History: PE is so common and so lethal that the diagnosis should be sought actively in every patient who presents with any chest symptoms that cannot be proven to have another cause.

  • Symptoms that should provoke a suspicion of PE must include chest pain, chest wall tenderness, back pain, shoulder pain, upper abdominal pain, syncope, hemoptysis, shortness of breath, painful respiration, new onset of wheezing, any new cardiac arrhythmia, or any other unexplained symptom referable to the thorax.

  • The classic triad of signs and symptoms of PE (hemoptysis, dyspnea, chest pain) are neither sensitive nor specific. They occur in fewer than 20% of patients in whom the diagnosis of PE is made, and most patients with those symptoms are found to have some etiology other than PE to account for them. Of patients who go on to die from massive PE, only 60% have dyspnea, 17% have chest pain, and 3% have hemoptysis.

  • Many patients with PE are initially completely asymptomatic, and most of those who do have symptoms have an atypical presentation.

  • Patients with PE often present with primary or isolated complaints of seizure, syncope, abdominal pain, high fever, productive cough, new onset of reactive airway disease ("adult-onset asthma"), or hiccoughs. They may present with new-onset atrial fibrillation, disseminated intravascular coagulation, or any of a host of other signs and symptoms.

  • Pleuritic or respirophasic chest pain is a particularly worrisome symptom. PE can be proven in 21% of young, active patients who come to the ED complaining only of pleuritic chest pain. These patients usually lack any other classical signs, symptoms, or known risk factors for pulmonary thromboembolism. Such patients often are dismissed inappropriately with an inadequate workup and a nonspecific diagnosis, such as musculoskeletal chest pain or pleurisy.

Physical:

  • Massive PE causes hypotension due to acute cor pulmonale, but the physical examination findings early in submassive PE may be completely normal. Initially, abnormal physical findings are absent in most patients with PE.

  • After 24-72 hours, loss of pulmonary surfactant often causes atelectasis and alveolar infiltrates that are indistinguishable from pneumonia on clinical examination and by x-ray.

  • New wheezing may be appreciated.
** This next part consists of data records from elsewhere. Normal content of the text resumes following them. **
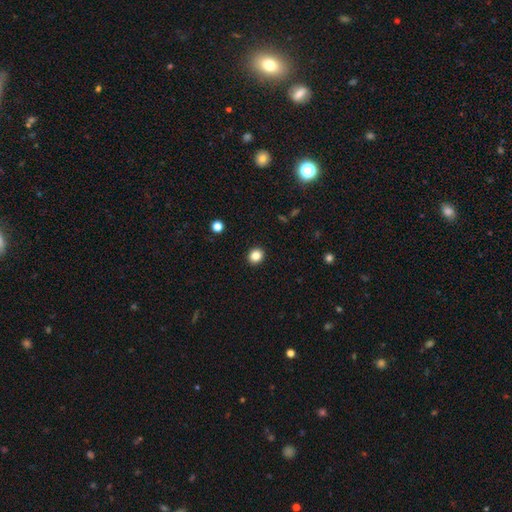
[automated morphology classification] smooth-or-featured: smooth: 84% | star or artifact: 11% | featured or disk: 5%
  how-rounded: round: 79% | in between: 20% | cigar-shaped: 1%
  merging: none: 92% | minor disturbance: 5% | major disturbance: 2% | merger: 1%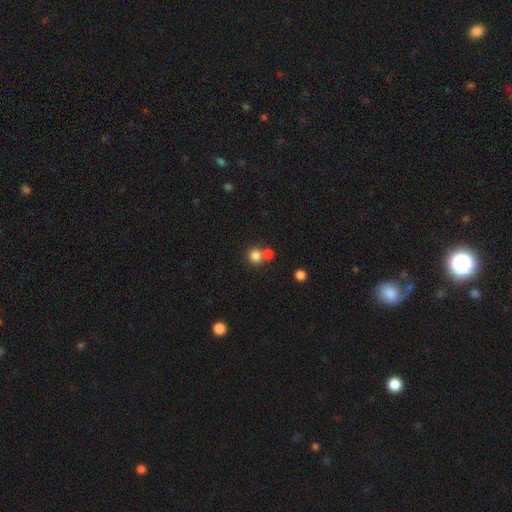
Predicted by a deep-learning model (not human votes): Smooth or featured? smooth (81%)
How rounded? round (88%)
Merging? none (53%)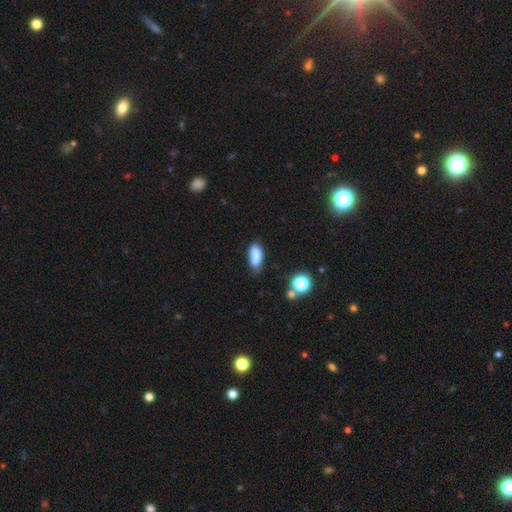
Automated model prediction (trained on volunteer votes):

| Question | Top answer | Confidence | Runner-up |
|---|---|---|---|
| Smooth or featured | smooth | 82% | star or artifact (10%) |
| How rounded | in between | 81% | cigar-shaped (15%) |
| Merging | none | 58% | minor disturbance (30%) |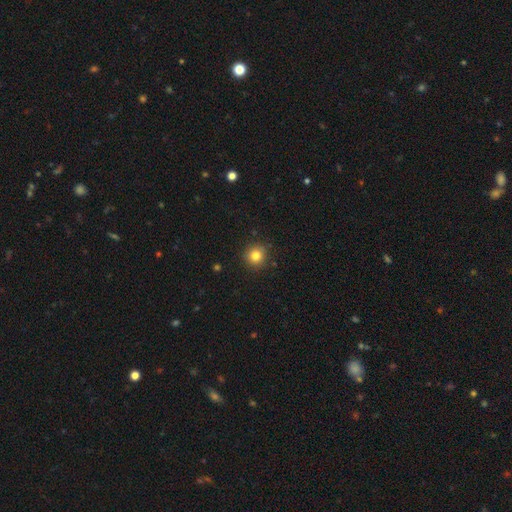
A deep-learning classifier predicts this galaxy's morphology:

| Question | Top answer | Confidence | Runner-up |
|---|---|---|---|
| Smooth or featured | smooth | 82% | star or artifact (12%) |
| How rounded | round | 92% | in between (7%) |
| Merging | none | 90% | minor disturbance (7%) |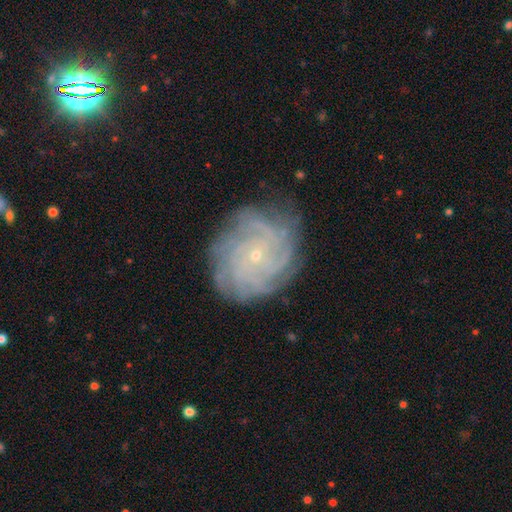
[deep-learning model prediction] Smooth or featured? Predicted: featured or disk (p=0.82). Edge-on disk? Predicted: no (p=0.97). Bar? Predicted: no (p=0.80). Spiral arms? Predicted: yes (p=0.96). Spiral winding? Predicted: tight (p=0.75). Spiral arm count? Predicted: more than 4 (p=0.27, tied with can't tell). Bulge size? Predicted: small (p=0.87). Merging? Predicted: none (p=0.79).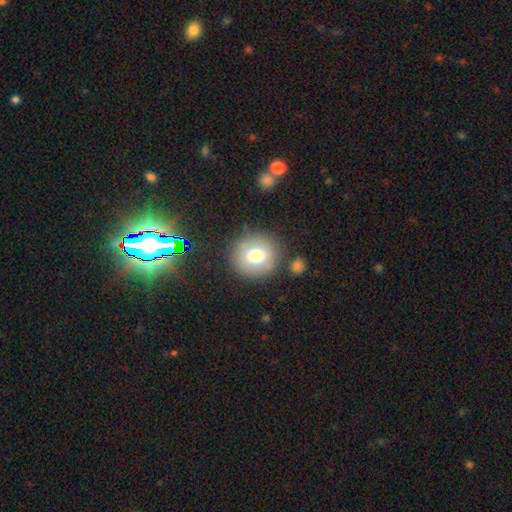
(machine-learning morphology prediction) This appears to be a smooth galaxy with no disk features (72%) that is round (89%). Merging: none (81%).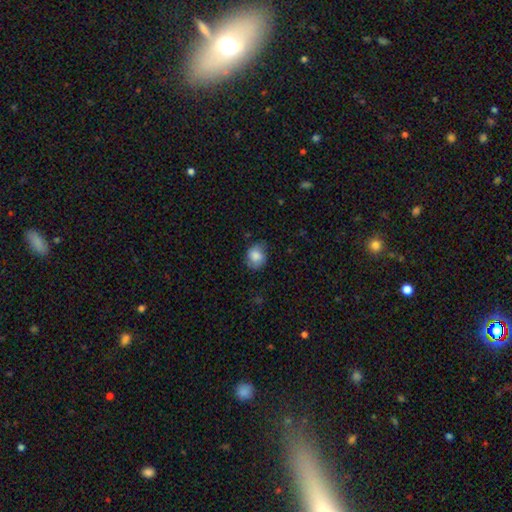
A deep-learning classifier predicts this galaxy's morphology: A smooth galaxy with no disk features (81%) that is round (62%). Merging: none (69%).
If pleural lung surfaces are affected, a pulmonary rub may be heard.

  • The spontaneous onset of chest wall tenderness without a good history of trauma is always worrisome, because patients with PE may have chest wall tenderness as the only physical finding.

  • In patients with massive PE, the incidence of physical signs has been reported as follows:

    • 96% have tachypnea (respiratory rate >16/min)

    • 58% develop rales

    • 53% have an accentuated second heart sound

    • 44% have tachycardia (heart rate >100/min)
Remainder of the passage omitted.